I stopped obsessing about the supposed morality of eating meat after I learned these things. Just because you can't hear your veggies scream doesn't mean they aren't suffering.

(There are lots of really good reasons to limit meat consumption. But, the touchy-feely appeal to "think about the suffering of the animals" is species-ist (for lack of a better word).)


This is getting very off topic, but I think that's a terrible basis for disregarding the ethical argument against eating meat. Why is it "species-ist" to think that mammals and other animals with highly developed nervous systems might have a conscious experience similar to our own (and not plants)?


MEOW MEOW MEOW MEOW

Oh sorry my cat just wanted to comment on this. Hope it doesn't get downvoted for not being relevant, because he has a 'conscious experience similar to our own'...

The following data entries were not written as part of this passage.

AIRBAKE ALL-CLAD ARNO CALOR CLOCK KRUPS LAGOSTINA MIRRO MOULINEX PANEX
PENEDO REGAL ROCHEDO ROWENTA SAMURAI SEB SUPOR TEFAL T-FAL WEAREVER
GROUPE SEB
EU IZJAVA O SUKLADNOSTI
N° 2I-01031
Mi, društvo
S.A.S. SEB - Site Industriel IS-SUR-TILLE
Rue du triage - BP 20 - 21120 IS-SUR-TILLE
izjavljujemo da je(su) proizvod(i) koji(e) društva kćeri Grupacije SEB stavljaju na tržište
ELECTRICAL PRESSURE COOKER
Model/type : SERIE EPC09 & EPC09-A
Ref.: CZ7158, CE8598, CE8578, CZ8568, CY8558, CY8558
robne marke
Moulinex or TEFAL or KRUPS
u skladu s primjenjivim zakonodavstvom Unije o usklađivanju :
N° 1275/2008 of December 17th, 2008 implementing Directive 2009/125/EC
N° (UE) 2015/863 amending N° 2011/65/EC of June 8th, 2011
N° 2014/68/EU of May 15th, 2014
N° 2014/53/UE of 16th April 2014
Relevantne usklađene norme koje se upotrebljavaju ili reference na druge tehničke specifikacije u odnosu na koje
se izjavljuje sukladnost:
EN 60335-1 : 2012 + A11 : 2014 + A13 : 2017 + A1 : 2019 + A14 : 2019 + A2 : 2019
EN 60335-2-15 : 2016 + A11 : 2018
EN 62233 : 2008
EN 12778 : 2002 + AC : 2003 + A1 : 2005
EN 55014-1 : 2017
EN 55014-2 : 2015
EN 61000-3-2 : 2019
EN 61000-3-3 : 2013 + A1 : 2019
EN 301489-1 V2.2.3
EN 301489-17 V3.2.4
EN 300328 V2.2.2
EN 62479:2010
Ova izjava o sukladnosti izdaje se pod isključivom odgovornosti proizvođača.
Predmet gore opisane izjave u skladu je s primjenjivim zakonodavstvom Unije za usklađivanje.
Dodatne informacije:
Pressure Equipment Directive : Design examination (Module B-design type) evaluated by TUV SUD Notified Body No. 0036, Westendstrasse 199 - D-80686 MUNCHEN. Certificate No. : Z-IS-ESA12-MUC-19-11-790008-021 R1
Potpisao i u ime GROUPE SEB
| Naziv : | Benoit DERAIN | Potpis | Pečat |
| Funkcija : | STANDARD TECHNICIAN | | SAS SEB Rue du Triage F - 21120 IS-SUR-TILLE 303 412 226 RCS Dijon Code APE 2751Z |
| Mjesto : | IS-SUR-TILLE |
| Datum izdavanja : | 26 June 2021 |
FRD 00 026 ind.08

The same argument leads a rational person to stop obsessing about the supposed morality of killing humans. The touchy-feely appeal to "think about the suffering of the _humans_" is likewise species-ist


So the rational path takes us to a horrible conclusion. Are you saying it's time to throw out rationality?


I think they're saying that you may have thrown out the baby with the bathwater. If your conclusion horrifies you—doesn't resemble what you were optimizing for—you may be optimizing for the wrong thing. Rationality isn't broken; revisit your optimization criteria. See the paperclip optimizer, the smiles optimizer, etc.



Wow! The gaps look extraordinary. What a weird thing to learn about today!


Looks cool, but didn't you learn that we don't know?


He didn't say anything to the contrary.


What an interesting phenomenon! Thanks for sharing.


Not sure why but this phenomenon is extremely pronounced while tripping on LSD.


An easy answer would be that everything is more pronounced while tripping on LSD


the absence of the phenomenon is not more pronounced.